McCandless was probably indulgent; he was a privileged kid who hadn’t really experienced hardship; he undoubtedly failed to live completely independently, whether or not he thought that he had. But that doesn’t mean he didn’t succeed to a greater extent that most people ever will; and it definitely doesn’t mean there isn’t value in his story. Even as I shake my head at him, I admire him.

into the wild, film, hal holbrook, emile hirsch, chris mccandless

Ron (Hal Holbrook) and Chris (Emile Hirsch) climb a hill in the Into the Wild film.

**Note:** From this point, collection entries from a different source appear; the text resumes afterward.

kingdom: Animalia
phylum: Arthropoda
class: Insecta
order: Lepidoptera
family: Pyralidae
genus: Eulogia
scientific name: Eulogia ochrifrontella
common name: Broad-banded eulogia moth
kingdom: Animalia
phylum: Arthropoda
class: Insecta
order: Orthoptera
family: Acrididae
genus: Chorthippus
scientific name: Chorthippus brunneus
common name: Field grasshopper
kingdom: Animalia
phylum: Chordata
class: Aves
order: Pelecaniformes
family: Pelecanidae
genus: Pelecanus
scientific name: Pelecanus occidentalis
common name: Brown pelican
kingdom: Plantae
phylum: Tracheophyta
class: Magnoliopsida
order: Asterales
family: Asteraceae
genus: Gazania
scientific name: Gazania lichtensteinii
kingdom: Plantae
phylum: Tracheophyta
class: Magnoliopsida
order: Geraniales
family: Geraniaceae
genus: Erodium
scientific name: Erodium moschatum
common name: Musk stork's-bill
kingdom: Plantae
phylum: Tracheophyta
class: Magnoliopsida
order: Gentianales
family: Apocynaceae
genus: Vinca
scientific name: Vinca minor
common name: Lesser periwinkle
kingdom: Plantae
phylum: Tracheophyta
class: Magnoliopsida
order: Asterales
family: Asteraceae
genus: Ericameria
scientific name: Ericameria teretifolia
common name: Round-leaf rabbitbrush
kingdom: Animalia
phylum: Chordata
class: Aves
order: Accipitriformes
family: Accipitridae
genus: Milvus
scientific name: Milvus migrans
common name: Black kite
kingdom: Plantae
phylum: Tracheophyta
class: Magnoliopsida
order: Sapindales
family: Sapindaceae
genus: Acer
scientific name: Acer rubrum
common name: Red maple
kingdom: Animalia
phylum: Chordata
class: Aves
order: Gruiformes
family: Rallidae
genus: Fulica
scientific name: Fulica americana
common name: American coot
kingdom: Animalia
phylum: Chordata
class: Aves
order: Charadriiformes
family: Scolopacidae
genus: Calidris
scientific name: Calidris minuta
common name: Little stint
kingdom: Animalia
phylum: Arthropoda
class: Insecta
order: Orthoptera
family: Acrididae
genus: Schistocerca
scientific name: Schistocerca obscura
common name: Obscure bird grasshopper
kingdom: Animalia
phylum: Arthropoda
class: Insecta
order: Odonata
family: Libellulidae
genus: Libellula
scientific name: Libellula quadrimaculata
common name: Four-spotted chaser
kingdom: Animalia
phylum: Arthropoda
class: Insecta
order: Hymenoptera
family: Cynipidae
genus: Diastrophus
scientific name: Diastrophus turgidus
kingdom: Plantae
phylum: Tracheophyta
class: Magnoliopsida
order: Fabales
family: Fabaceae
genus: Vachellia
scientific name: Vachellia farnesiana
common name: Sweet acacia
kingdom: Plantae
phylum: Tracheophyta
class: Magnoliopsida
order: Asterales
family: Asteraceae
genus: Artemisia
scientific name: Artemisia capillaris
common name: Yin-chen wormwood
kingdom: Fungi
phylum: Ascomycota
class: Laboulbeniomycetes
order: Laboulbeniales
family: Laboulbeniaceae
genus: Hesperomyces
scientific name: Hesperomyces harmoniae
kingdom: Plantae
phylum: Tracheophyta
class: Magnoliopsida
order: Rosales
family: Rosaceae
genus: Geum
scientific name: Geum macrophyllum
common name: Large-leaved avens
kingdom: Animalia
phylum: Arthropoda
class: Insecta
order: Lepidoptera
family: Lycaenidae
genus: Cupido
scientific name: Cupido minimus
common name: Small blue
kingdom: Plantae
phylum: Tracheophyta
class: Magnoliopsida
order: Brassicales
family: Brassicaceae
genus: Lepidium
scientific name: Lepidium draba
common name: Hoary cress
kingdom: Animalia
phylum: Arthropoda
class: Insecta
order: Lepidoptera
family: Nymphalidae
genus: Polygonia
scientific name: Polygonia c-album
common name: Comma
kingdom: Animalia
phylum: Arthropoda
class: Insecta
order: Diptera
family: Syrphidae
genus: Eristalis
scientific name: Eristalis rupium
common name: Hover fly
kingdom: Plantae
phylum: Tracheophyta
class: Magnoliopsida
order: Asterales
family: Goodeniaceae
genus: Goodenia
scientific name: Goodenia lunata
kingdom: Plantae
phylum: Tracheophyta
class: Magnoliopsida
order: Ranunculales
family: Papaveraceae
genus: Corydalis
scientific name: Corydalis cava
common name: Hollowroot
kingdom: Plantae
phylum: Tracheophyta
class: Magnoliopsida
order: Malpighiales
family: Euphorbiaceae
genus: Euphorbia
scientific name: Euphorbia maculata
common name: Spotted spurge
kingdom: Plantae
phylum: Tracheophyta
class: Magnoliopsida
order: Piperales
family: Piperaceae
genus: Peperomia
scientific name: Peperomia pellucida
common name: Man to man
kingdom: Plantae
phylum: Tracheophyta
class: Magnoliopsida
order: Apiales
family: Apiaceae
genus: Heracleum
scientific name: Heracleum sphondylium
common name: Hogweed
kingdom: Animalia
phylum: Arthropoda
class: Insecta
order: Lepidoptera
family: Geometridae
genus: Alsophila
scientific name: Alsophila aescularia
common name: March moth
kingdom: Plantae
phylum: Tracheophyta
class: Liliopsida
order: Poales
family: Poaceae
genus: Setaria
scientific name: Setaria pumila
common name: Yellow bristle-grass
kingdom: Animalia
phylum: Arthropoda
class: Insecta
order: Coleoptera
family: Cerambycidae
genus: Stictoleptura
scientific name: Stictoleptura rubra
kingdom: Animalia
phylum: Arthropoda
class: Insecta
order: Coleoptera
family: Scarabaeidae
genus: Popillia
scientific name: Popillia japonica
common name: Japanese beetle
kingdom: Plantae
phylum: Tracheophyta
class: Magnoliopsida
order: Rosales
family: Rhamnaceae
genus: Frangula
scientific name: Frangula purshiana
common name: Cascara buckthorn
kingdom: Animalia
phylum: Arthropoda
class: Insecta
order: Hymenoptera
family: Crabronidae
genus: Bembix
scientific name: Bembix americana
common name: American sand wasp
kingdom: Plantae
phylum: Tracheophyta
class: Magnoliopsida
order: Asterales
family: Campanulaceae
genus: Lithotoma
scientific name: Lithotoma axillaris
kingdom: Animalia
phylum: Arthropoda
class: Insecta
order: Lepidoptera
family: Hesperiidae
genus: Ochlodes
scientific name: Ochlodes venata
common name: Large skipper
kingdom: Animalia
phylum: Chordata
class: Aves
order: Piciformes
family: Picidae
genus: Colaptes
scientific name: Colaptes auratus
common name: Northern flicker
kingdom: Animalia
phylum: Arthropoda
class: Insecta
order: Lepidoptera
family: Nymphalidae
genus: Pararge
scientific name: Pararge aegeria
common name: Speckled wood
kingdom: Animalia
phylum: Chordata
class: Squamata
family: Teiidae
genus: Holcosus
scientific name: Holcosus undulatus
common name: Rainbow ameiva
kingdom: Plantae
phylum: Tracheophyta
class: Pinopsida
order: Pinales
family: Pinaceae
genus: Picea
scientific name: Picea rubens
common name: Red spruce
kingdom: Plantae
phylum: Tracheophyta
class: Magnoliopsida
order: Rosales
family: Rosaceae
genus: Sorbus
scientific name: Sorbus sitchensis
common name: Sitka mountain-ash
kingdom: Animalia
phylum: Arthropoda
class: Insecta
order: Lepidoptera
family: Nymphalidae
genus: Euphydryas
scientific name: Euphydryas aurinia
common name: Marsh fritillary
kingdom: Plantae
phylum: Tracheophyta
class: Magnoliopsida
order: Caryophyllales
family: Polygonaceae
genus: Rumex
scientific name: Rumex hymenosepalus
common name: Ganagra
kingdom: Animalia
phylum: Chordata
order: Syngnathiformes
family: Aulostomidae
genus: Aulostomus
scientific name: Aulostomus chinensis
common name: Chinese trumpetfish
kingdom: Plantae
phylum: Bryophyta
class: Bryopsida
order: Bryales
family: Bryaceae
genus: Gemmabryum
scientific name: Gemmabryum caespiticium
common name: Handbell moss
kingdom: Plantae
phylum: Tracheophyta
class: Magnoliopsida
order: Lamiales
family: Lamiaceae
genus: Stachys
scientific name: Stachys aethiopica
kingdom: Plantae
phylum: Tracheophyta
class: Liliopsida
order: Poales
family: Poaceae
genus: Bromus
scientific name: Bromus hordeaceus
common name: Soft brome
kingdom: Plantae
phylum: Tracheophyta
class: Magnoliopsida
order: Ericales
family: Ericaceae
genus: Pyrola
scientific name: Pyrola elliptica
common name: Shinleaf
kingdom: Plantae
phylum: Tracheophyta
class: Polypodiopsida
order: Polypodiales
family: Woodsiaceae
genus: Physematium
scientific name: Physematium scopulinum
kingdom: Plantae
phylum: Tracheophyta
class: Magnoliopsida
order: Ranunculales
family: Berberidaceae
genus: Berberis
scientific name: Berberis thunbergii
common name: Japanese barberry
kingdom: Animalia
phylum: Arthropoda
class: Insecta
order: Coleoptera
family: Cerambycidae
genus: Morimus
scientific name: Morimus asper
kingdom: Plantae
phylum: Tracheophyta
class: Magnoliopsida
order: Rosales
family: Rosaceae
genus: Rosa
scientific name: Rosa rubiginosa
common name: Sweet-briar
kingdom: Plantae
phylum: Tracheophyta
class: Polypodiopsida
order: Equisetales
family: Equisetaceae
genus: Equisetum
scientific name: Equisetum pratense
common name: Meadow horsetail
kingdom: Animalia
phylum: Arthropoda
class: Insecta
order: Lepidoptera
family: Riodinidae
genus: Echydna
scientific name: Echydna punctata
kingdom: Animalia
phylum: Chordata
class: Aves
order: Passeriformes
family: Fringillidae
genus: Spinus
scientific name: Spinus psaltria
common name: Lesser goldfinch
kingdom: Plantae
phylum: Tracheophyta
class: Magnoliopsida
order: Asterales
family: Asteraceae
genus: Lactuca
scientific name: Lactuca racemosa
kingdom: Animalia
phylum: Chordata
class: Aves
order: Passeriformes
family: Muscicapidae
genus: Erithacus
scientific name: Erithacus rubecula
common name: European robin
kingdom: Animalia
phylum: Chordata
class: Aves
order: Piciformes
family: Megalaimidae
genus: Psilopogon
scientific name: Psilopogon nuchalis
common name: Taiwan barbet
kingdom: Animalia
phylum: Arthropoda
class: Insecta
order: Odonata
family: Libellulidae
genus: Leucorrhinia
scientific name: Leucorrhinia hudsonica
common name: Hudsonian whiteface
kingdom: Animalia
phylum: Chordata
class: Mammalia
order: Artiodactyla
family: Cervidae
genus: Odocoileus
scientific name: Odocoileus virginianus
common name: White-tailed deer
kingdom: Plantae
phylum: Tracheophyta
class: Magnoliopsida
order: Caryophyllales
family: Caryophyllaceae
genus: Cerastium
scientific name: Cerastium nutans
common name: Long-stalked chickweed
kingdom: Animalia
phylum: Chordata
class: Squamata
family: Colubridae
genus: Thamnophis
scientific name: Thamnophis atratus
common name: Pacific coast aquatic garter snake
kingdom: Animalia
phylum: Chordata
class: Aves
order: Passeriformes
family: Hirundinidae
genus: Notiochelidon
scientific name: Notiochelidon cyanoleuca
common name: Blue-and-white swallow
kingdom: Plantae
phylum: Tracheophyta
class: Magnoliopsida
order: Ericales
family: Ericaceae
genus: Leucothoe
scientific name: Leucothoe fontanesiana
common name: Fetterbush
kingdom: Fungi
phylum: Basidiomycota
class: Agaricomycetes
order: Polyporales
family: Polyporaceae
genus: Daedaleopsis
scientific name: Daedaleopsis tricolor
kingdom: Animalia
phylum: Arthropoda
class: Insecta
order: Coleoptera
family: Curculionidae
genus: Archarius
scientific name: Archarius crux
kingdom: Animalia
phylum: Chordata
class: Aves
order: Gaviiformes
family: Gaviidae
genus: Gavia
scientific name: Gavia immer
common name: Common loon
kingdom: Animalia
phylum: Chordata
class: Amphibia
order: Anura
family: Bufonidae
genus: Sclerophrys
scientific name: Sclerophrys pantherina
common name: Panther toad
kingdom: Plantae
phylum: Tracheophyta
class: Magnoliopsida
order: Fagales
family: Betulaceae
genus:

(The film version of this book, by the way, is lovely. Sean Penn directed it and Eddie Vedder wrote a perfect, rambling acoustic soundtrack, and Emile Hirsch was a very fitting and earnest McCandless. Ironically, the relationships McCandless made on the road while trying to escape society were unnaturally deep and meaningful for their short duration—he made an impression on everyone he met, and the film captures this beautifully. Most touching is the scene when Hal Holbrook’s character “Ron” [name changed from real life], who lost his wife and kids in an accident decades earlier, asks to adopt McCandless as a kind of grandson. McCandless demurred until he got back from Alaska, which of course he never did. I openly wept. Holbrook was nominated for his first Oscar.)

Into the Wild is compelling because from the very first page we know what happens in the end. Yet despite the inexorable direction of the story and McCandless’s sensational death (I was too young to follow the news in 1992, but my mom tells me it was a big story), the real value of the narrative is the journey– which in an ironic-but-oh-so-expected twist is ultimately and chiefly life-affirming.